WHAT YOU ARE ASKED TO DO: Copy the lines below exactly, starting at the one with "decorative ball: none" and ending at the one with "wall art: none [28,109,110,194]", and leave out any picture.

TASK INPUTS:
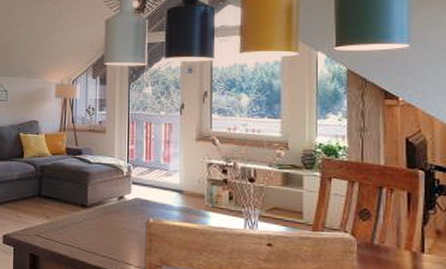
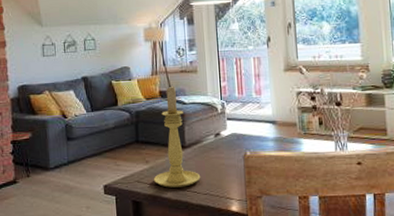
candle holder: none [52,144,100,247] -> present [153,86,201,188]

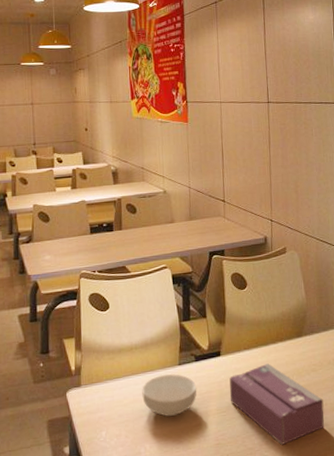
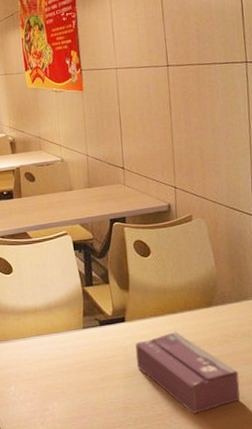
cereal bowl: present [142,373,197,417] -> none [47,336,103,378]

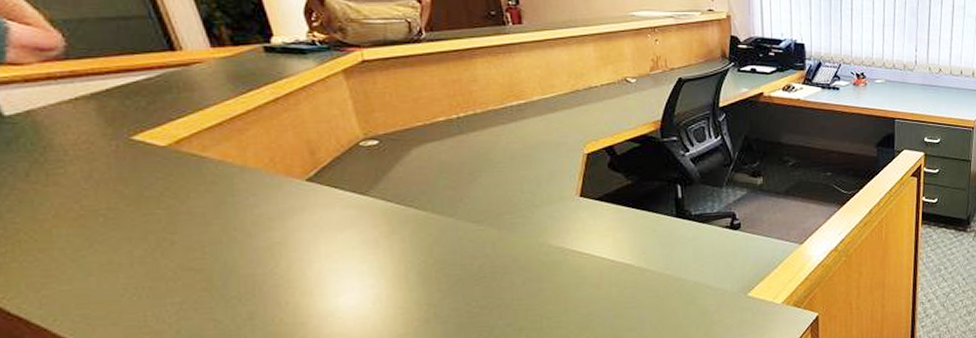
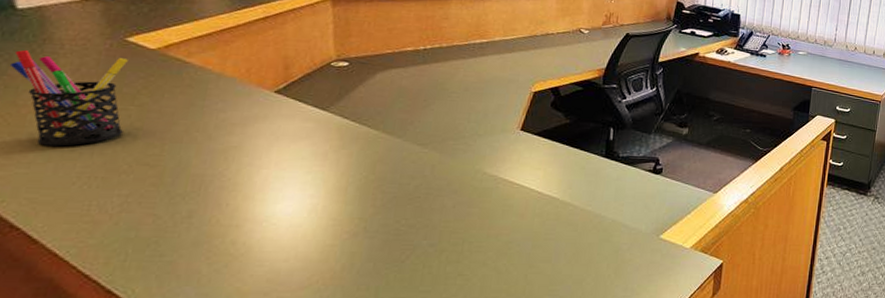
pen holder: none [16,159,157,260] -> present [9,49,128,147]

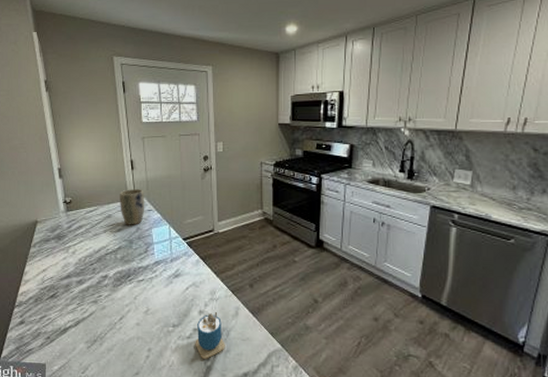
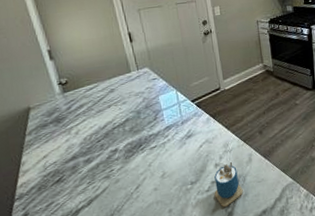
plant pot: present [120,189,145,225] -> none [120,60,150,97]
* * *
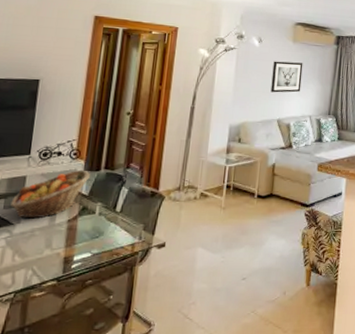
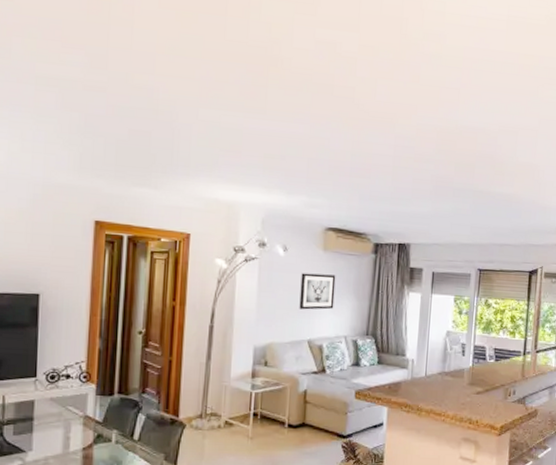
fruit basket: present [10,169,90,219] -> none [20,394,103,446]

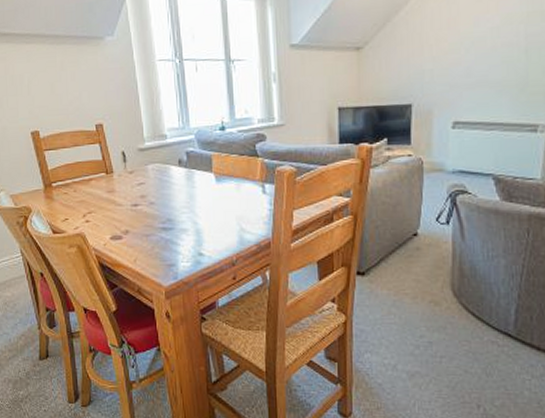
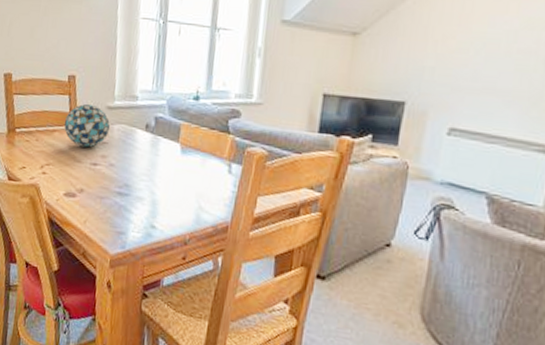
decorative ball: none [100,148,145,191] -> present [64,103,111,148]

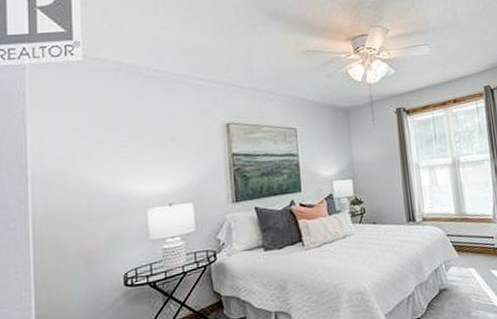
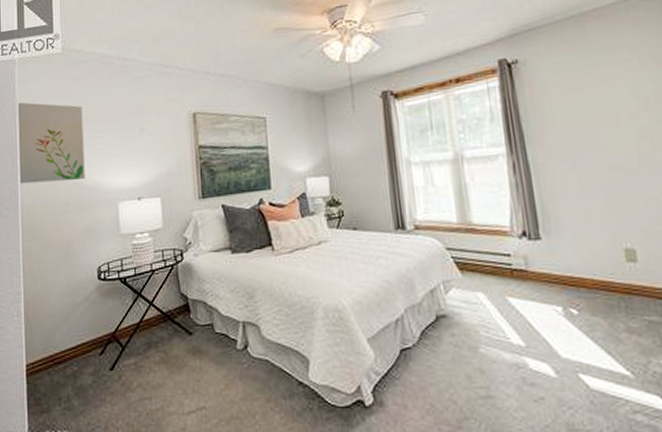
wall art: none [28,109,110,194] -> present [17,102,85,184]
--
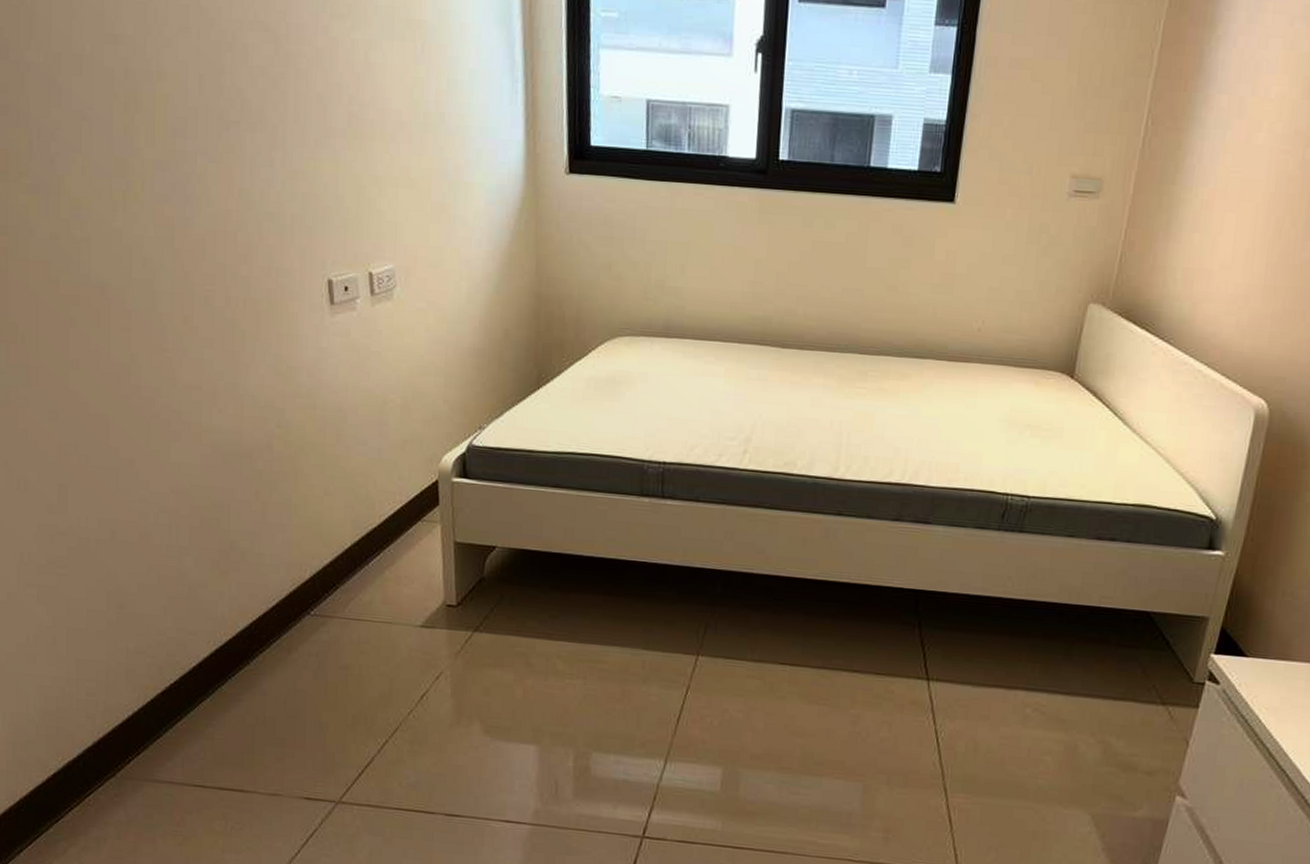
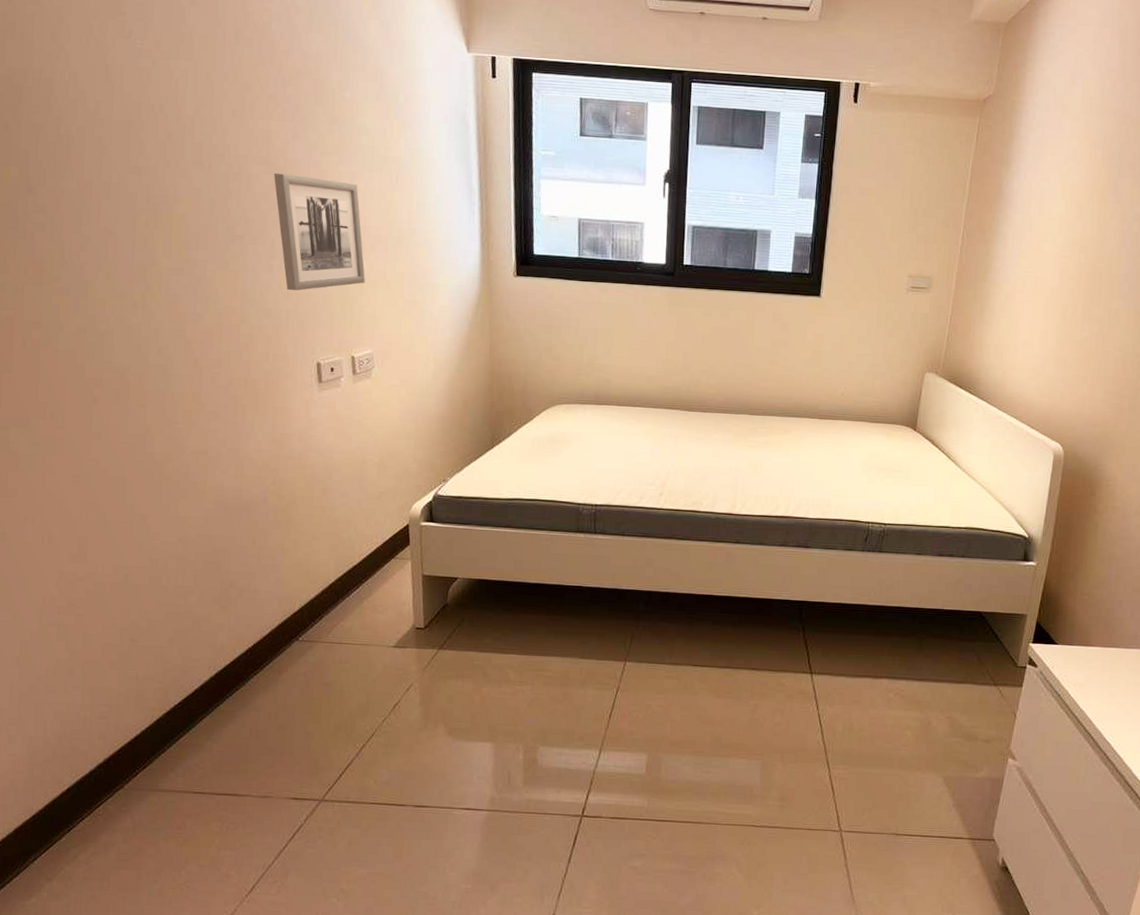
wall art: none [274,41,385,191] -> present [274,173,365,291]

RESULT BELOW:
decorative ball: none [100,148,145,191] -> present [64,103,111,148]

wall art: none [28,109,110,194] -> present [17,102,85,184]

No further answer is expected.